それに続くリサーチでは、実際に視聴行動を記録してもらい(スタディ3)、視線計測装置を使って目線の滞留時間を分析した(スタディ4)。テレビ番組やCMを見ている間に、視聴者がどのタイミングでテレビを離れ(アウトフロー)、どのタイミングでテレビに戻ってくるのか(インフロー)を確認した。どちらのスタディにおいても、「音」の役割が重要性であることが検証できた。テレビを離れる主たるきっかけは、携帯電話の着信音だった。テレビに戻るきっかけも、番組内の「笑い声」や派手な「セリフ」、CMソングだった。たしかに、その逆の事例として、最近の広告(2012年の「ユニクロ」の広告)では、「無音」が視聴者の注意を喚起していることに注目が集まっている。

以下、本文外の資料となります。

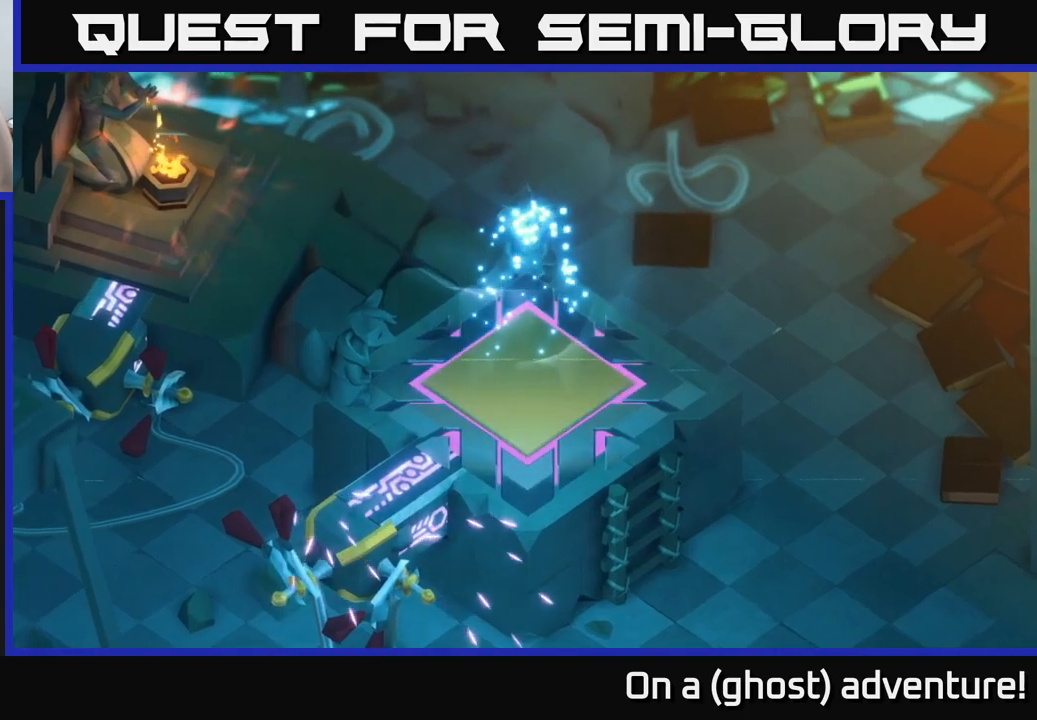
{"buttons": ["A"], "left_stick": "center", "right_stick": "center", "events": []}
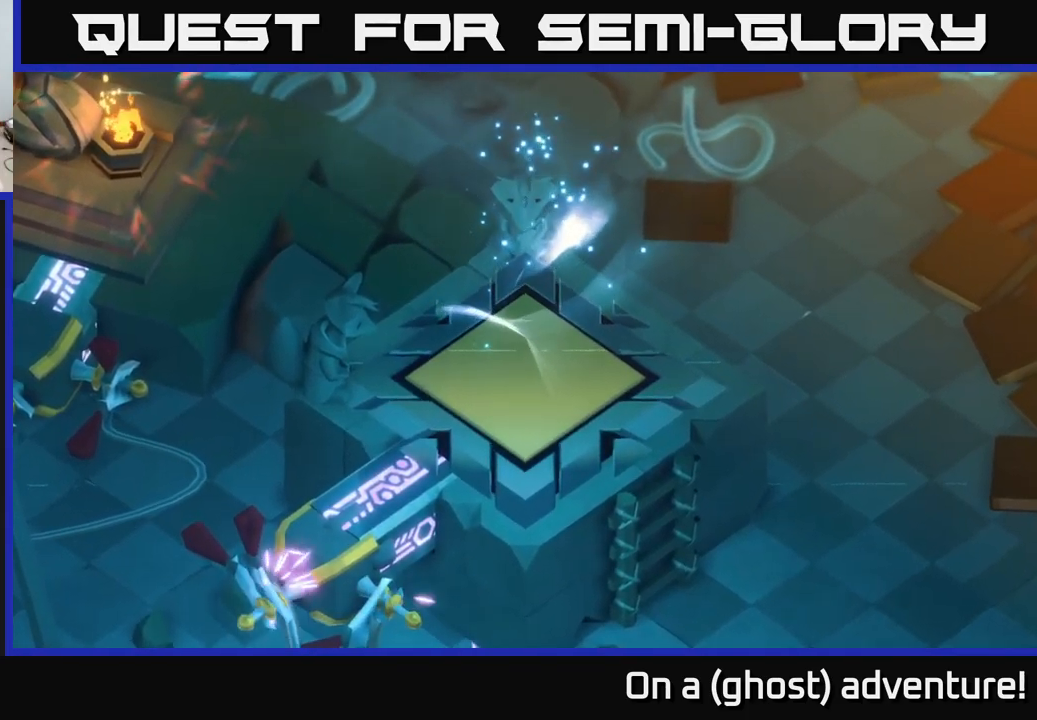
{"buttons": ["A"], "left_stick": "center", "right_stick": "center", "events": []}
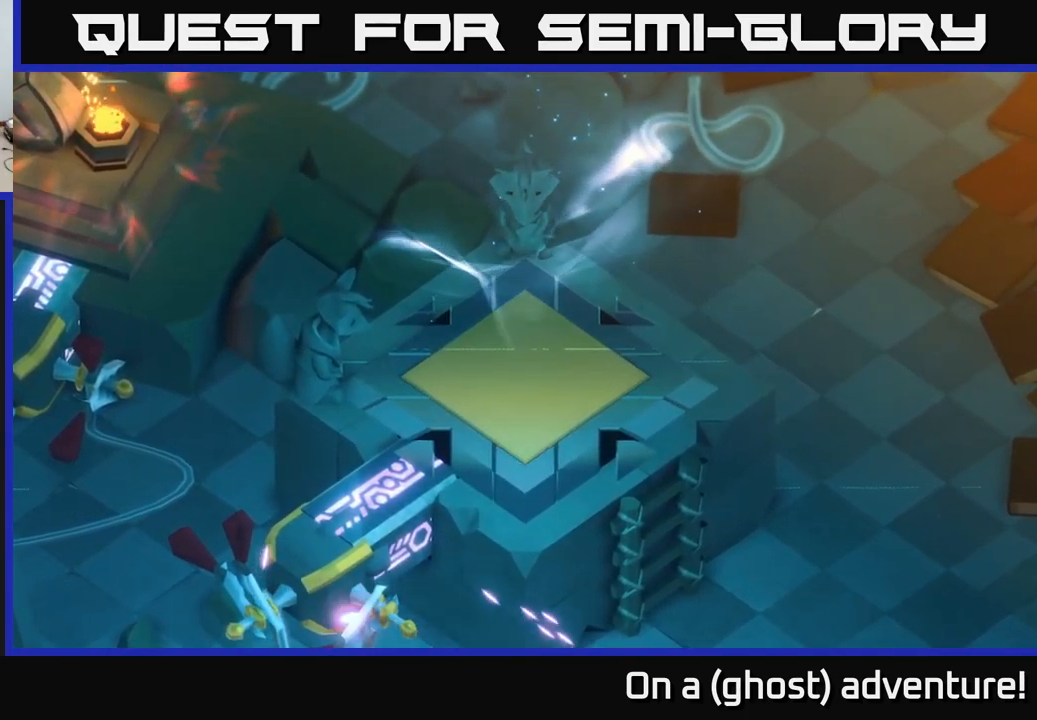
{"buttons": ["A"], "left_stick": "center", "right_stick": "center", "events": []}
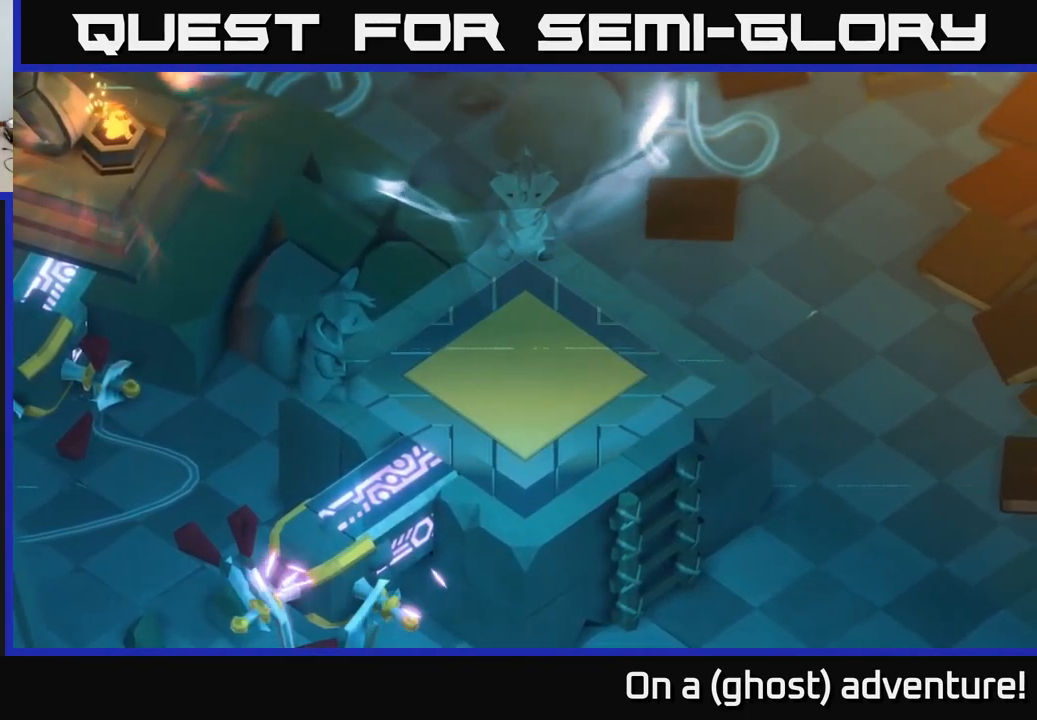
{"buttons": [], "left_stick": "center", "right_stick": "center", "events": [[417, "A", "up"]]}
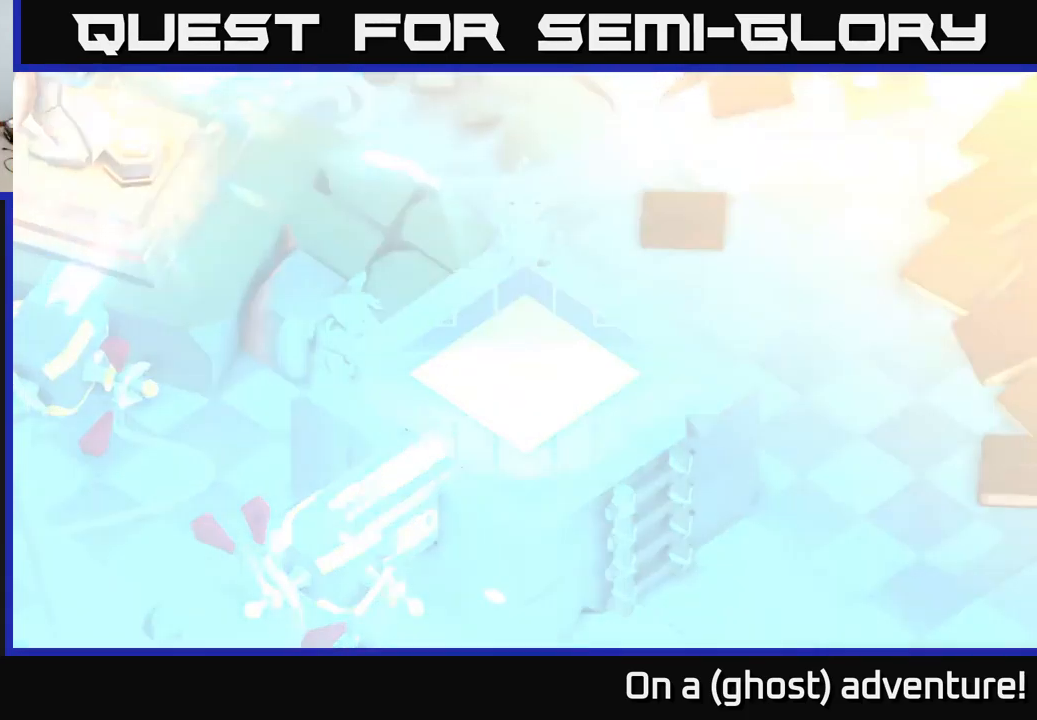
{"buttons": [], "left_stick": "center", "right_stick": "center", "events": []}
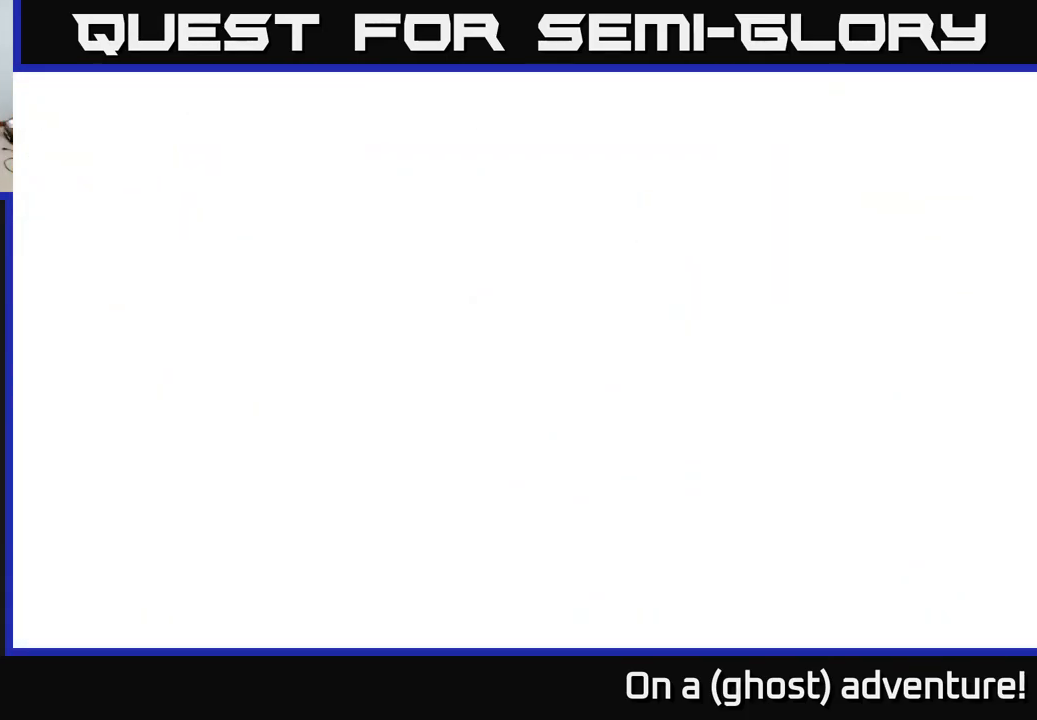
{"buttons": [], "left_stick": "center", "right_stick": "center", "events": []}
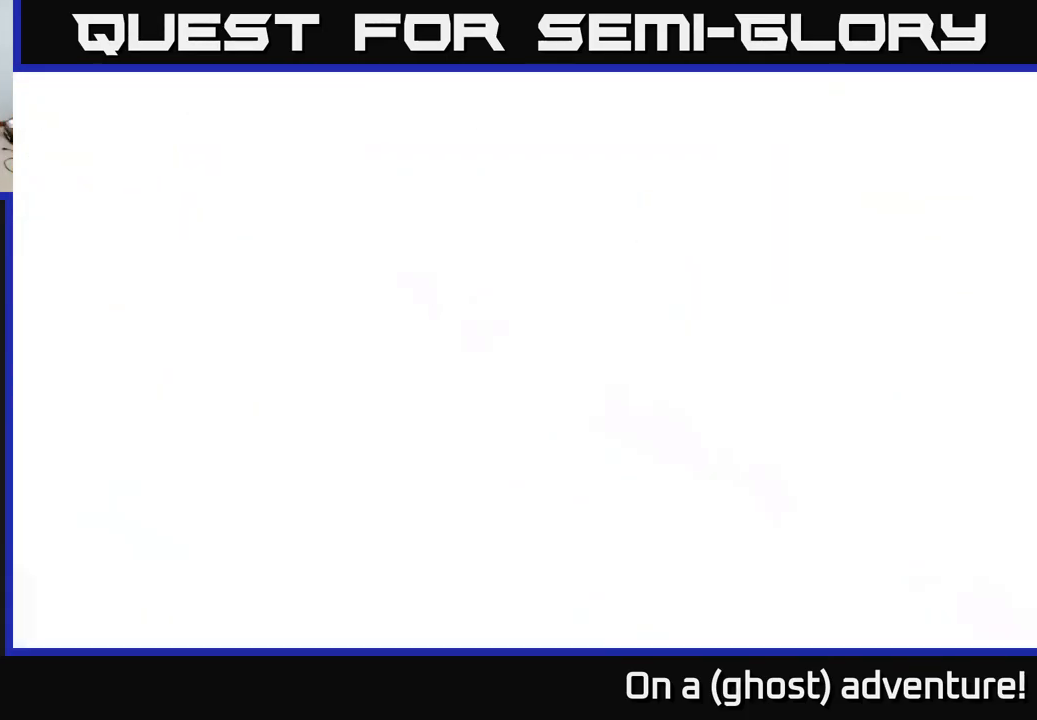
{"buttons": [], "left_stick": "down-left", "right_stick": "center", "events": [[200, "left_stick", "down"], [484, "left_stick", "down-left"]]}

結論である。いまやテレビは「見るメディア」ではなく、「聞く媒体」になっている(テレビを「聞くセグメント」の登場)。また、テレビを見ながら友人・知人と携帯でメールや通話をする「ソーシャル視聴」という現象も確認できた。とくに、ある年齢以下の世代(1980年代後半~生まれ=テレビを「聞く世代」)では、コンテンツの選択の仕方とテレビへの集中の仕方が劇的に変わっていた。クリエイティブの立場からは、音の効果を考えた番組やCM作りが重要であり、視聴者がテレビ画面に目を向けるきっかけなどについてさらに詳しく分析する必要がありそうだった。